The Wanderer

Like The Battle of Maldon, The Wanderer is one of those fragments of Anglo-Saxon poetry which has survived into the present day. It was preserved in the Exeter Book, a manuscript dating from the late 10th century, therefore written down in Byrhtnoth’s lifetime. It consists of only 115 lines of verse and the composer and compiler are anonymous.

The Wanderer

The poem is untitled, but tell the story of a man who has lost everything. He has no Lord to serve and receive gifts from. He had no hall in which to feast and no friends “to whom I dare clearly speak of my innermost thoughts.” He remembers his life of long ago and contrasts it with his life now: “the friendless man… sees before him fallow waves. Sea birds bathe, preening their feathers, Frost and snow fall, mixed with hail.”

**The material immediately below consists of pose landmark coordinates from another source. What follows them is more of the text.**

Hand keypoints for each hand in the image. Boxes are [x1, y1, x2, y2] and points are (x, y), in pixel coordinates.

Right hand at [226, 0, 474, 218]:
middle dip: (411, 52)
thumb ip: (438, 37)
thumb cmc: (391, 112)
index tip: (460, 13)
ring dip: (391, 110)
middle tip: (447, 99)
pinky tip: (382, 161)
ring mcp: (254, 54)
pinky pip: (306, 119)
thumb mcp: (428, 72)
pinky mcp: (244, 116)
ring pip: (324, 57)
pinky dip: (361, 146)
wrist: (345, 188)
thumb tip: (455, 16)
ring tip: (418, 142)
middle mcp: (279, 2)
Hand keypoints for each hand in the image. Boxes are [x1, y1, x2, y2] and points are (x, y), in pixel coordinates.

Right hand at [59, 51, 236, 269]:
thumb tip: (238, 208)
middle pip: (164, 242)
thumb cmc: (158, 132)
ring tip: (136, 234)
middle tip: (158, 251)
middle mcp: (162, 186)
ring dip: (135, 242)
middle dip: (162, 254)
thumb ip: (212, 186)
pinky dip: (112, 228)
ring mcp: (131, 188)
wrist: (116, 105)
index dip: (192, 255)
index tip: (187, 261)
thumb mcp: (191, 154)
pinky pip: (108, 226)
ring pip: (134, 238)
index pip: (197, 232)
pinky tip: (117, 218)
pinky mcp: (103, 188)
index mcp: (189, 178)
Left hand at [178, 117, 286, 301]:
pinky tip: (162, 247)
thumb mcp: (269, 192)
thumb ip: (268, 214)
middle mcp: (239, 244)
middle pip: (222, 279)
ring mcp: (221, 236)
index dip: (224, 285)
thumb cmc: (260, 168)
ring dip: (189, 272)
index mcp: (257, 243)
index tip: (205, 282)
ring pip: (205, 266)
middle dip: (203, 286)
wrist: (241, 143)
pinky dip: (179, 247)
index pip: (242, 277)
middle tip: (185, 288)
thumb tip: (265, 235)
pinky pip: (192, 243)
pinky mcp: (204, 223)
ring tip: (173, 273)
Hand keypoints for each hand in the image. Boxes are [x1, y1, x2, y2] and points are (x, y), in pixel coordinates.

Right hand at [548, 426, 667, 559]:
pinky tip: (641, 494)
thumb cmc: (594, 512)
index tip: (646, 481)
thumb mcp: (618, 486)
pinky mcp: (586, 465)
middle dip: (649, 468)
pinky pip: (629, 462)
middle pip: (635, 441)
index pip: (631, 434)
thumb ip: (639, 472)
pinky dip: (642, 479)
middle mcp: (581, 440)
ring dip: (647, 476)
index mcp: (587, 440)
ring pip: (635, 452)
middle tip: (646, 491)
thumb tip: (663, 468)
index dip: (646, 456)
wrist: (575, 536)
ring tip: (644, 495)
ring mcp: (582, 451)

He talks about how all life comes to this: “throughout this middle-earth walls stand blown by the wind, covered with frost, storm-swept the buildings.” Towards the end, he accepts that this is how things are and always will be. The wise man must keep his faith and seek “mercy, consolation from the father in the heavens, where, for us, all permanence rests.”

It is uncertain if this final section is a later addition, adding a religious meaning to the work. To me the poem tells much of the mindset of a person living at this time: of the importance of having a place in society and how lonely it can be without the support of others, friends, family and a lord. I hope I have brought some of these feelings into my stories about Byrhtnoth.

However, this was supposed to be an introduction to a handful of book reviews, not a literary interpretation

At the start of the year I announced that I would make a list of books I read. I have kept to that promise and found that by the end of March, I had read 19 books. Some were good, some were bad, but the strange thing was that three of them were part of a series entitled “The Wanderer” – that’s three different series of that name!

When you think about it, this is a good name for a series. Every book is supposed to be “a journey” either physically or psychologically. It can cover a wide range of subjects. Here are just three which can be loosely covered by the genre, Historical Fiction.

The first is “The Wanderer Chronicles” written by Theodore Brun. I read the first, A Mighty Dawn and quickly followed it by the second, A Sacred Storm. It is set in the 8th century in Denmark and Sweden. A young man, Hakan, leaves home after a traumatic discovery. He abandons everything, even his name, in a search for a new lord. Like the Wanderer of the poem, he encounters cold and snow eventually finding himself in the land of the Svears. The king’s daughter has been abducted and Hakan, now named Erlan (foreigner) must rescue her. In the second book, he has sworn to serve King Sviggar. He becomes entangled in dark plots and is forced to choose between love and duty. Erlan is a somewhat dour protagonist, unwilling to enjoy the success he achieves, but an interesting change from the usual hero who gets the girl. There is a touch of fantasy, but it doesn’t detract from the gritty reality of life at this time. The book ends with the promise of more adventures to come – I look forward to them.

The next “Wanderer” series also consists of two books, with another to come. A Torch in his Heart by Anna Belfrage is classified as Time Travel/ Romance, although the time travel is achieved by the living of many lives and it is set mostly in the present day. Helle arrives for a new job with gorgeous but sinister Sam Woolf. Later she meets and is attracted to Jason Morris. She gradually learns that she has met these men before and they have been fighting for her across time. The original encounter ended in tragedy, will it be different this time? There is violence and a lot of steamy sex. The second book, Smoke in her Eyes, came out shortly after I finished the first and the story continued. By the end Woolf is presumed dead. Will Helle and Jacob live happily ever after? There is another book to come!

I had great hopes for the third series, Witness to Murder: The Wanderer Part 1: England 979 by R Hyslop. It was the first in a nine part series set in “my” period and even mentioned Byrhtnoth a couple of times. I should have been warned by the amateurish cover and lack of reviews. The mention of
“extensive factual End-Notes” promised much, but links were scattered through the text every time a name or place was mentioned, or even some object or custom that anyone with any intelligence could have guessed – very distracting. The story was not too bad, but practically unreadable due to the florid descriptions with little connection to the plot and the lack of punctuation. I made it to the end, but will not be following the adventures of Ethelwulf, Thane of Arne any further.

Three series based on the name The Wanderer. I didn’t choose them because of the name, but I was lucky in my choices twice.